We're still hoping and praying for a miracle, but from talking to Dr. B on the phone today, I'd say we don't feel like we have much time left. I don't want to give it too many more weeks. We're on week four now of no weight gain, and I don't want him to keep falling behind.
He's already on 27 to 30 calorie per ounce formula, and he's still gushing every couple days, so I'm hesitant to put any more junk in his bottles. It seems his tummy can barely handle what we're already giving him.
So anyway, that's where we are. Thank you so much for praying. I attribute today's solids "success" to all the prayers going up for him. Please keep it up!

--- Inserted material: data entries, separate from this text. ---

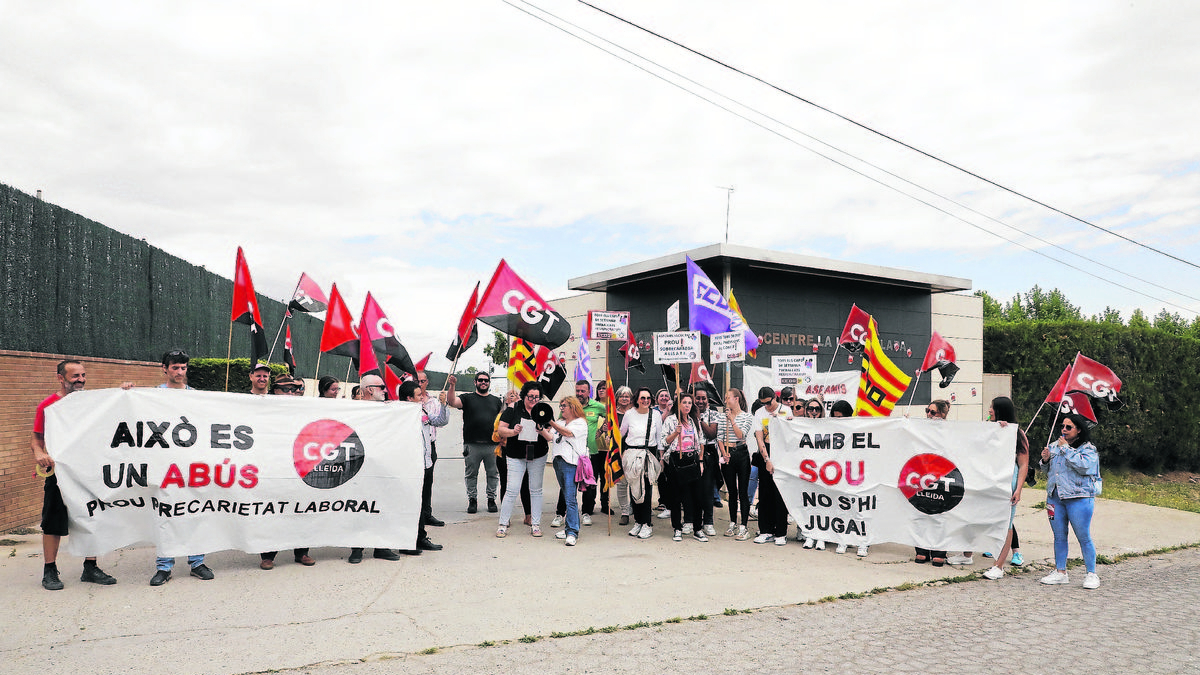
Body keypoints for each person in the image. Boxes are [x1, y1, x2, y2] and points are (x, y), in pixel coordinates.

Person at [32, 360, 126, 590]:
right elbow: (36, 439)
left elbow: (115, 405)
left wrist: (124, 393)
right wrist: (39, 453)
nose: (81, 379)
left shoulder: (91, 403)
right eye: (75, 376)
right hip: (59, 473)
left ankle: (90, 567)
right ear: (60, 378)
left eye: (83, 375)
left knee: (93, 516)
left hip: (89, 471)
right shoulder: (48, 406)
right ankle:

I had moments of feeling peaceful about the whole g-tube thing today and moments of terror and crying. I know God is in control and that my plan isn't His, but it's still a
Matt's enjoying working on your questions, but only has time to answer a few at time. He said he should be able to finish them all up this weekend. He's trying to answer all of them, so it's taking a while. :)
Thank you for praying for Jonah. I don't know why it keeps surprising me how much he's loved and how many prayers are going up on his behalf, but I continue to be amazed. You'd think I'd be used to it by now, but nope. STILL COMPLETELY BLOWN AWAY.
Thank you from the bottom of our hearts.